= Melton Mustafa =

American trumpeter, composer, and educator (1947–2017)

Melton "Shakir" Mustafa Sr. (November 23, 1947 – December 28, 2017) was an American jazz trumpeter, flugelhorn player, composer, arranger, and music educator. Mustafa was also a native of Miami, Florida. He performed with some of the most influential figures in jazz, like the Count Basie Orchestra, Duke Ellington Orchestra, and Frank Sinatra, while also being a bandleader himself and a educator in South Florida.

== Biography ==

=== Early life and education ===
Mustafa was born and raised in Miami, Florida. Mustafa, was also the younger brother of saxophonist Jesse Jones Jr., who led an RnB/calypso band that young Mustafa played in, giving him his early musical experience. He learned the trumpet in middle school and pursued formal music education at the Berklee College of Music and Mississippi Valley State College, but eventually ended up earning a bachelor of Science in Music Education from the Florida A&M University.

=== Performing and recording ===
After college, In the late 1960s he worked in backing bands of soul musicians such as Sam & Dave, Betty Wright, Latimore, The Marvelettes, and Joe Simon. He eventually became active in the jazz scene of Miami and joined Ira Sullivan's band.

### SOURCE MATERIAL
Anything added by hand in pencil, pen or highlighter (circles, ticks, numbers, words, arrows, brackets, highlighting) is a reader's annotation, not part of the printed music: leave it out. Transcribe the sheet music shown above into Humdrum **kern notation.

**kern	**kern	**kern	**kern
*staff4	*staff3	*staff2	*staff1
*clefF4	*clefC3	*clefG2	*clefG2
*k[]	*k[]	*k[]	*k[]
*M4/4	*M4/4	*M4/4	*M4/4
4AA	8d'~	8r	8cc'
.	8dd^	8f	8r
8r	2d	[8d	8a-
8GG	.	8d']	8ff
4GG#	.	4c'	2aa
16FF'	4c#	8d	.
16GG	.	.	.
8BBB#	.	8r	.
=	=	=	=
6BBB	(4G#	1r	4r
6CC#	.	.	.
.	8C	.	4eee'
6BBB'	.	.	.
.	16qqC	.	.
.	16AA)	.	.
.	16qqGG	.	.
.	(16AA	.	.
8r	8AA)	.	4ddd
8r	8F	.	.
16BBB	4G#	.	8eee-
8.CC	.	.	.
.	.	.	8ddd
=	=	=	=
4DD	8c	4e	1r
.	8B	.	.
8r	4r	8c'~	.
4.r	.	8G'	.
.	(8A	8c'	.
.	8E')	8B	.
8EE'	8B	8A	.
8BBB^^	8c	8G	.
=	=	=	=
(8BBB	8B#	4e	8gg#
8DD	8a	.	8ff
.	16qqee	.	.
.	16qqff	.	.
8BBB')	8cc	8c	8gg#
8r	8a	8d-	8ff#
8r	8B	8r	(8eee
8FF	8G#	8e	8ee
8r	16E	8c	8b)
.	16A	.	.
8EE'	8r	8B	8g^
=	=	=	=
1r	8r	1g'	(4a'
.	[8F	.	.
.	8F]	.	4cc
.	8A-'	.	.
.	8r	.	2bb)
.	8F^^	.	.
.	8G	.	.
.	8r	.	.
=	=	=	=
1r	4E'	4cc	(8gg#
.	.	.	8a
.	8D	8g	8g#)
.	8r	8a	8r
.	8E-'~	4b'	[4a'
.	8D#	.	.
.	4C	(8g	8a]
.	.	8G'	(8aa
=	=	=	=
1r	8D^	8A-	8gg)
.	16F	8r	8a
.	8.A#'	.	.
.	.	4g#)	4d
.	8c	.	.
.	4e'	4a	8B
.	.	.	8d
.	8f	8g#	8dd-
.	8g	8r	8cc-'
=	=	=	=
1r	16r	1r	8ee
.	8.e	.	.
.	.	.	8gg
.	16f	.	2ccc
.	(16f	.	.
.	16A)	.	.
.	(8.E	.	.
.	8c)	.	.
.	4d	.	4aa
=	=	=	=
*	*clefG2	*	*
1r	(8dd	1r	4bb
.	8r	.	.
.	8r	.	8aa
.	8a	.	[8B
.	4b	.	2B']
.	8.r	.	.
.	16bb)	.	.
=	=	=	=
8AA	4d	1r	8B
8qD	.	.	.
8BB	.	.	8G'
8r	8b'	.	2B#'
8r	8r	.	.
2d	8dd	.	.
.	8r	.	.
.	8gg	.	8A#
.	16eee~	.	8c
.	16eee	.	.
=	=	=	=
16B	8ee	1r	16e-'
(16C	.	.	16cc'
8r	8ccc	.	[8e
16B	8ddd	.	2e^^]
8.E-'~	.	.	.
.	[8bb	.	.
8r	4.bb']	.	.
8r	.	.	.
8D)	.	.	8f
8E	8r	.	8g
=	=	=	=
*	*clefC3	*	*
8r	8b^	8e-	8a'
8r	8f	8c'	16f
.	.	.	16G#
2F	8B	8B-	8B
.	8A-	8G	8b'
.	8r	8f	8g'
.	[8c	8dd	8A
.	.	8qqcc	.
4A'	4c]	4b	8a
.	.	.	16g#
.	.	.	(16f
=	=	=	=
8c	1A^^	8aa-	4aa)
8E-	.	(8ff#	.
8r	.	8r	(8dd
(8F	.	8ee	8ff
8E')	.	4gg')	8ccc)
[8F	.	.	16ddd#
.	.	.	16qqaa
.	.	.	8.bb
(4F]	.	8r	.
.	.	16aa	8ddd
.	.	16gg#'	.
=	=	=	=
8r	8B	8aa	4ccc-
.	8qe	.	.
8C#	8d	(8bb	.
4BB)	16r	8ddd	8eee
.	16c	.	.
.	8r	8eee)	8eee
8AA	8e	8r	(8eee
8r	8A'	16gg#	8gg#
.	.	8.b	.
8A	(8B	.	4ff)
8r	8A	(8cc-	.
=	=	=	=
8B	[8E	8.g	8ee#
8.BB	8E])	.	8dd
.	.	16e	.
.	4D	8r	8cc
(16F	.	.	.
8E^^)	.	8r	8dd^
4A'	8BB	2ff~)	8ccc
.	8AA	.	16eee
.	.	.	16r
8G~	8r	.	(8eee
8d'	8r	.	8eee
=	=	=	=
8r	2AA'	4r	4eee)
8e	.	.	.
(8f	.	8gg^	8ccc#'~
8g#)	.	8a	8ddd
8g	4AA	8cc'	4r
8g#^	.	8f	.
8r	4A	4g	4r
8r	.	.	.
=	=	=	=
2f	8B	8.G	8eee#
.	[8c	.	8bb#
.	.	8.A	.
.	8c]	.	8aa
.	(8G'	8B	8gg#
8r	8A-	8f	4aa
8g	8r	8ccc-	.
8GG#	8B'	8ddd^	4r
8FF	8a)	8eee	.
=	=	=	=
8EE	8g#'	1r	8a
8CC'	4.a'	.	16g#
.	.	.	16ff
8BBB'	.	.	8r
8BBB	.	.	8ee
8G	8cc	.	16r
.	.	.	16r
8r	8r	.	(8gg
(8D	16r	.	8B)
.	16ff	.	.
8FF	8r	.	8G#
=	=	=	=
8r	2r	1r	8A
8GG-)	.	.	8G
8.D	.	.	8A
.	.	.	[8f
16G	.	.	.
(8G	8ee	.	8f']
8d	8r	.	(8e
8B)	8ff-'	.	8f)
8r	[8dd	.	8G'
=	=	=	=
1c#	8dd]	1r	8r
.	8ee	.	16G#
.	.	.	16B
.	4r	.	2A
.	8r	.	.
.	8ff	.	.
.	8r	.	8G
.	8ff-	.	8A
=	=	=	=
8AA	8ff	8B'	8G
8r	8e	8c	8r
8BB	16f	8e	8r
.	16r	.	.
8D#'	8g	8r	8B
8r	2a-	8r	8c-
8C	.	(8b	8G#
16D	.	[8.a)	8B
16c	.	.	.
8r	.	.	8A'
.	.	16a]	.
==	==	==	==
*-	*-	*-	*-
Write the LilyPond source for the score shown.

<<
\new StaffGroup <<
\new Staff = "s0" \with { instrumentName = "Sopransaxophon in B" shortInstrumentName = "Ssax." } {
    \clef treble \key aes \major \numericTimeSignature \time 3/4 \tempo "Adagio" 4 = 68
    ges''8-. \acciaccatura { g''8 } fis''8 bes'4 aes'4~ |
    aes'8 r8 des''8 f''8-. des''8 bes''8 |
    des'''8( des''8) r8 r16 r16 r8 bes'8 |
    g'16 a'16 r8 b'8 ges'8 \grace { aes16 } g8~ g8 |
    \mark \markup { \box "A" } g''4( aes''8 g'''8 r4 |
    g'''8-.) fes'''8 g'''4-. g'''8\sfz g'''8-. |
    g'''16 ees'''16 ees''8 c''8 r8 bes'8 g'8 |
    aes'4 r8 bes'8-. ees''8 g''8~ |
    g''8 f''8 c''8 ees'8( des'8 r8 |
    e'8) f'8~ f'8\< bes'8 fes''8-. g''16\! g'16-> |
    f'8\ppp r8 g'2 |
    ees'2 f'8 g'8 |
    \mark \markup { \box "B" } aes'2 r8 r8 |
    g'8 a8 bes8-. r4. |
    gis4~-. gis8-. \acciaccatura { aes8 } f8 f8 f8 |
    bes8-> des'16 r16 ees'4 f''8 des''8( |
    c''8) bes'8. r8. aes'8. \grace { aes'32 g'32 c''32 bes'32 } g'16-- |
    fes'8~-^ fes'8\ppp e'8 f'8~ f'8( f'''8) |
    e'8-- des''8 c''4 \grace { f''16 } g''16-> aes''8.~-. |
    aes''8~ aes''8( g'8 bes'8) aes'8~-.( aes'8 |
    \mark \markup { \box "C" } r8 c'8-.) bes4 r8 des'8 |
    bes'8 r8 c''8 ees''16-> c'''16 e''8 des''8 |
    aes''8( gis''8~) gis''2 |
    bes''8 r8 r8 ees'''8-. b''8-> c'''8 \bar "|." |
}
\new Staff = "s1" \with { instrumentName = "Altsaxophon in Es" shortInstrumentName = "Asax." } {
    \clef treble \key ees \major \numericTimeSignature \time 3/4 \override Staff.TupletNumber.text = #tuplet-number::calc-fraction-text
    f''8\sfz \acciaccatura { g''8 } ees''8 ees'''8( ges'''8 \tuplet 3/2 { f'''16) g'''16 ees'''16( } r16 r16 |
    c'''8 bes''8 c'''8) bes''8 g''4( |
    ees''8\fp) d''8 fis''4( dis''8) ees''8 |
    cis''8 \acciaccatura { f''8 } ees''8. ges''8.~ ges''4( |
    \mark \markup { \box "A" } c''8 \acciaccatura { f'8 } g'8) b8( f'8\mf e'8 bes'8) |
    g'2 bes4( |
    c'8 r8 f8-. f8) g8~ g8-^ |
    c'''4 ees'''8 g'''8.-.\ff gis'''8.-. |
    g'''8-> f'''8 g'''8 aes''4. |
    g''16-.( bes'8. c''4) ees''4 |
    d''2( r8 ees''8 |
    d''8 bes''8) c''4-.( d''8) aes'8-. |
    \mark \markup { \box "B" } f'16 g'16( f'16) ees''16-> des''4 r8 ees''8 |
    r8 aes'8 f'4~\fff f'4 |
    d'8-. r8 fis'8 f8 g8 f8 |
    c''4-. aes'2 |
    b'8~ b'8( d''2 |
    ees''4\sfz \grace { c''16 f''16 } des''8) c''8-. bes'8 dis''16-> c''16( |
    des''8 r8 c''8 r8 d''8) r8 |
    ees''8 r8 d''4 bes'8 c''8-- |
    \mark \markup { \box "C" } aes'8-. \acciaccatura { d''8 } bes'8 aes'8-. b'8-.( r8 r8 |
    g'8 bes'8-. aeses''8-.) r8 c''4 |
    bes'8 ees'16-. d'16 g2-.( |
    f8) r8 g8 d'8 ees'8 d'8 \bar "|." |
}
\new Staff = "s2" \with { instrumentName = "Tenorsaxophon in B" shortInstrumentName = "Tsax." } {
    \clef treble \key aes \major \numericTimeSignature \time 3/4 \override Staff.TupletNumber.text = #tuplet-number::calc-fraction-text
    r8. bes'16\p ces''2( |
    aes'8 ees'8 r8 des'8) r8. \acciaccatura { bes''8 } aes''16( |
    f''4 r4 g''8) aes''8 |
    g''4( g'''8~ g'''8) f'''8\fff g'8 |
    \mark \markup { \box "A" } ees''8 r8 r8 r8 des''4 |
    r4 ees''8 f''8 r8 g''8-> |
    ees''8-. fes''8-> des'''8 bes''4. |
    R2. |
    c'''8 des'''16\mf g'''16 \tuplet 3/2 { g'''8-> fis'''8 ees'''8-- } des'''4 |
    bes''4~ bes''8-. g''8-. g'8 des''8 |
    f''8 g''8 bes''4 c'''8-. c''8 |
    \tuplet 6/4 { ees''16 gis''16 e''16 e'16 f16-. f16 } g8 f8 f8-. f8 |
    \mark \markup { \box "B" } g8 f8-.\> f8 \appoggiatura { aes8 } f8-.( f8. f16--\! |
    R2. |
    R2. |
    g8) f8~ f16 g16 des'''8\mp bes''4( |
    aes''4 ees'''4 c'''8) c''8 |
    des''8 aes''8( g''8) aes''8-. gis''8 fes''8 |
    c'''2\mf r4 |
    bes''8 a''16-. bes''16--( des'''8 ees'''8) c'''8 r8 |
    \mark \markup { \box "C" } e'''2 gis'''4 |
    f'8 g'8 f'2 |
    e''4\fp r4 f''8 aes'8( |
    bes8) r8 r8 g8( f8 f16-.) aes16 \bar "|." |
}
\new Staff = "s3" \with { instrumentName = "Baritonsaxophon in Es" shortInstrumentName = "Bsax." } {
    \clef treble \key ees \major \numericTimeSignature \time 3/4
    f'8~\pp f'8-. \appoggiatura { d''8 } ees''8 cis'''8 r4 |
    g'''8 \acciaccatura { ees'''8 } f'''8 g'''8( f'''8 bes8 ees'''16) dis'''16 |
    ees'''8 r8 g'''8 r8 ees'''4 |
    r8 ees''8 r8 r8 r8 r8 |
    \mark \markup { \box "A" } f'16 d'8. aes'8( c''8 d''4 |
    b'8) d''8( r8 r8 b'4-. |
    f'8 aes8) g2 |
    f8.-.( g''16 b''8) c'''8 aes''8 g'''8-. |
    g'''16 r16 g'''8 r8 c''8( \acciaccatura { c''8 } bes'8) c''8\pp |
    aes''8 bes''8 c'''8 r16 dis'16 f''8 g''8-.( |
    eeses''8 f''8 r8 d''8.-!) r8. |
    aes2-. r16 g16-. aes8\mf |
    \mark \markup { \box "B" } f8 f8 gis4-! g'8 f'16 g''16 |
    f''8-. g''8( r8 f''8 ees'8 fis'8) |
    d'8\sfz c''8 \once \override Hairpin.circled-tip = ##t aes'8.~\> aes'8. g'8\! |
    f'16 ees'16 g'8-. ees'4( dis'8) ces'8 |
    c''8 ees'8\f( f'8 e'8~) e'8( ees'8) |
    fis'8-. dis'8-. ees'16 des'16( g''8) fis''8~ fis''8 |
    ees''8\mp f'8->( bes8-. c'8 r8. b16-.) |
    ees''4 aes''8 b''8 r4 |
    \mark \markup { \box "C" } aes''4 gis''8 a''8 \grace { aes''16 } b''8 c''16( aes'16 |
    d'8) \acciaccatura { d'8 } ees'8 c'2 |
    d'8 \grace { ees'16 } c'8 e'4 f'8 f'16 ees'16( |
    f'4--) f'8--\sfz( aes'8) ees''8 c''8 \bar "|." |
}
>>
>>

### WHAT THE EXERCISE ASKS
Continue the biography of trumpeter Melton Mustafa, starting after its last sentence.

### RESULT FOR THIS EXERCISE
In the early 1980s, Mustafa played in Florida in Jaco Pastorius' Word of Mouth Band (Invitation, 1981), following up by performing with Bobby Watson and Randy Bernsen in New York City and from 1986 onward with the Count Basie Orchestra under the direction of Frank Foster (who was involved with recordings by Diane Schuur and Caterina Valente). He also worked with the Duke Ellington Orchestra, Woody Herman and His Orchestra, George Cables, John Hicks, Mingus Dynasty, and Gunther Schuller.

In 1995, Mustafa recorded the big band album Boiling Point (Contemporary) under his own name, followed by St. Louis Blues (1997). He also recorded with Eric Allison (Mean Streets Beat, 1996) and his brother Jesse Jones Jr. (Soul Serenade, 1996). His last album, The Travelling Man, was recorded in 2012. In the field of jazz, between 1980 and 2012, he was involved in 32 recording sessions.

=== Educator and legacy ===
In later years, Mustafa was mainly active in Florida as a music teacher; He founded the program for jazz studies at Florida Memorial University in Miami Gardens. There is also an annual Melton Mustafa Jazz Festival that started in the 1990s, and still going on in 2025 by his family and Melton Mustafa Jr.. The festival also served as a fundraiser for college and high school jazz students. There, jazz greats such as Jon Faddis, Benny Golson, Grover Washington Jr., Wallace Roney, Patrice Rushen, Billy Cobham, Herbie Mann, Billy Taylor, Clark Terry and Randy Brecker performed. Mustafa died in 2017 in Miami from prostate cancer.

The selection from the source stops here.